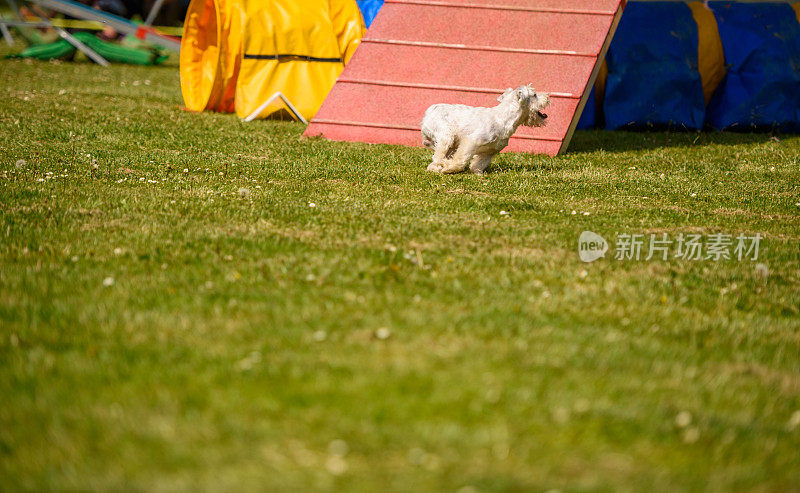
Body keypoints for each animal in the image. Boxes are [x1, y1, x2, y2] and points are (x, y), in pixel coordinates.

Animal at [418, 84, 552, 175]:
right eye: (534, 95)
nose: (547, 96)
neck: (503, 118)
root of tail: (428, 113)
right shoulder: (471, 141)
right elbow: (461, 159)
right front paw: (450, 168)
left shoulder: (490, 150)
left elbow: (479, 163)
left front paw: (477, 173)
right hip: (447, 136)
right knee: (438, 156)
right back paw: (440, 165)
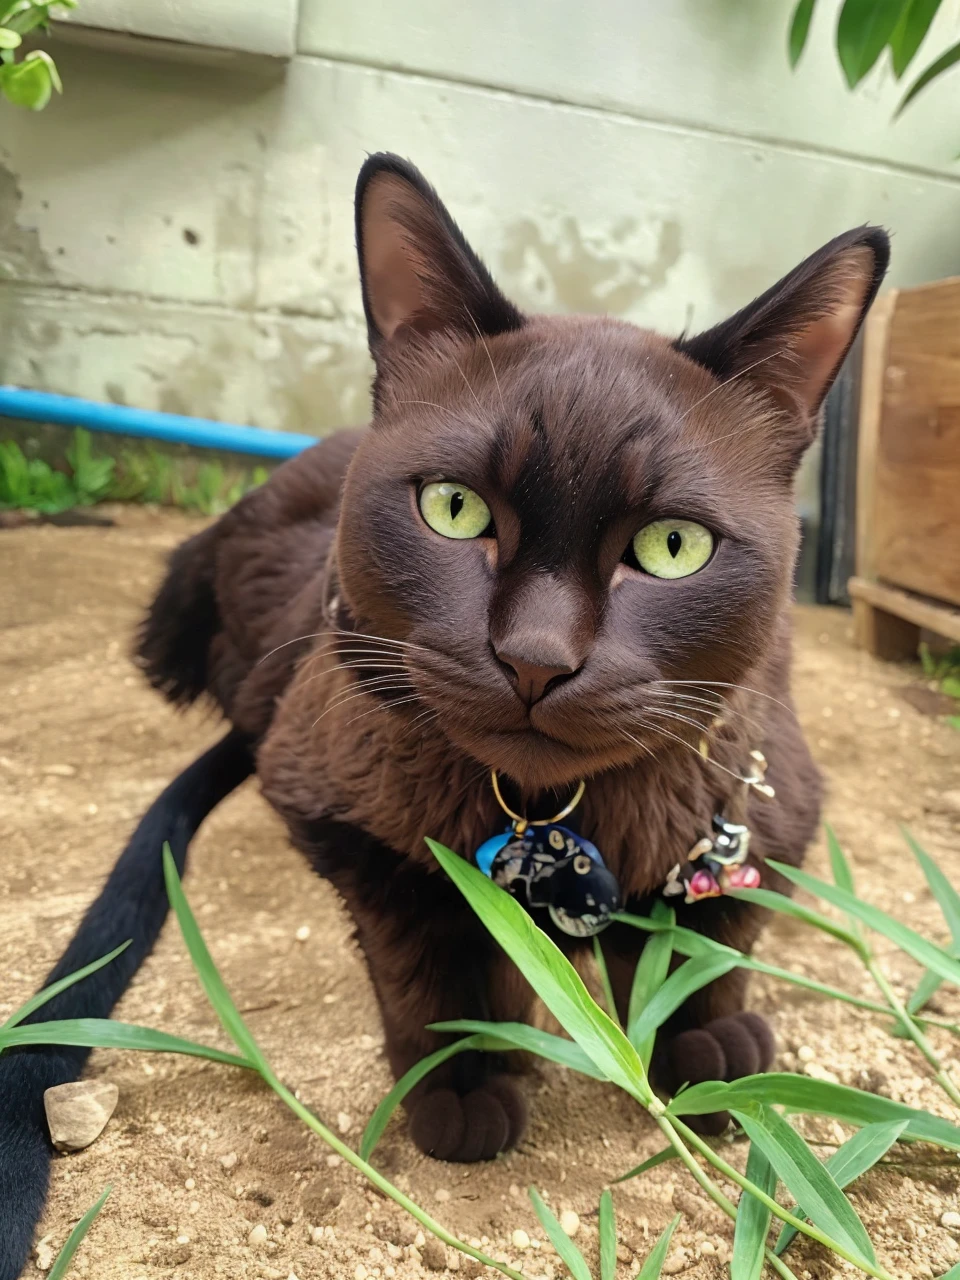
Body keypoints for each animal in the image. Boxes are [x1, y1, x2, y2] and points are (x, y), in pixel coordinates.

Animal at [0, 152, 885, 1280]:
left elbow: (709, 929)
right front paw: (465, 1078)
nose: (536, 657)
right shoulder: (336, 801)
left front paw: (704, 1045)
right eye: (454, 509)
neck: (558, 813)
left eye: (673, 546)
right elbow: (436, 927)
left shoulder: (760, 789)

--------------------

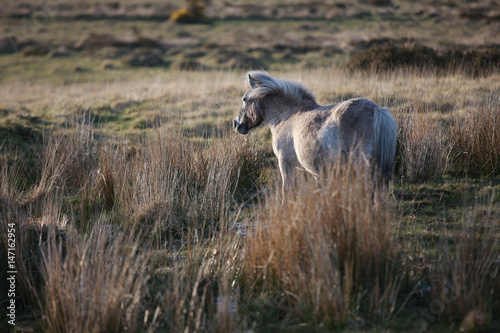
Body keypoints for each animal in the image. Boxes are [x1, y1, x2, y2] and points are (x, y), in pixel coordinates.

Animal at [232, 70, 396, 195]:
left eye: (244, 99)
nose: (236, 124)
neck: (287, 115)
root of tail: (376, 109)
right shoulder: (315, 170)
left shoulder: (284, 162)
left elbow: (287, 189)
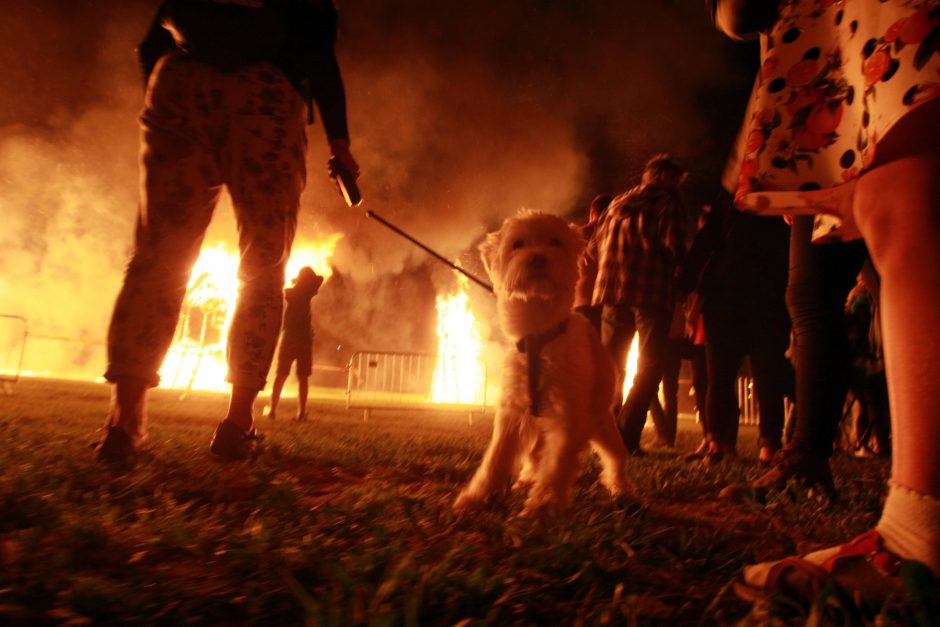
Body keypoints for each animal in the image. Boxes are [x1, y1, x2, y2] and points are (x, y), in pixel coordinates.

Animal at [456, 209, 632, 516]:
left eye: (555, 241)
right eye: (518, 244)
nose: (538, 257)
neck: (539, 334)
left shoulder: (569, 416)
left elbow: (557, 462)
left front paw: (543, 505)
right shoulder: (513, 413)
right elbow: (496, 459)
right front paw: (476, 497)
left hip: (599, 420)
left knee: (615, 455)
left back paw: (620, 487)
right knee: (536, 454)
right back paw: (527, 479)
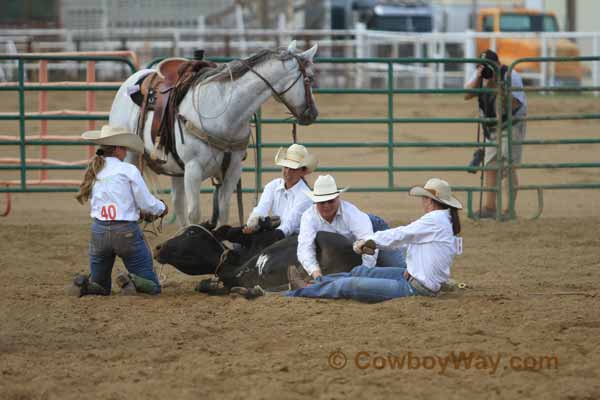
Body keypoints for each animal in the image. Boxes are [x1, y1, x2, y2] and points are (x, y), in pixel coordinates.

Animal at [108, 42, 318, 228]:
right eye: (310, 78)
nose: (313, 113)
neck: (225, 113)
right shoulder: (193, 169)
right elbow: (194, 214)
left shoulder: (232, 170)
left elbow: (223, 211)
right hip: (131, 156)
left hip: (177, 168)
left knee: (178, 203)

--------------------

Your objective:
Write out every line of the data that holds the word "back".

Task response:
right back paw: (440, 165)
left back paw: (620, 487)
right back paw: (527, 479)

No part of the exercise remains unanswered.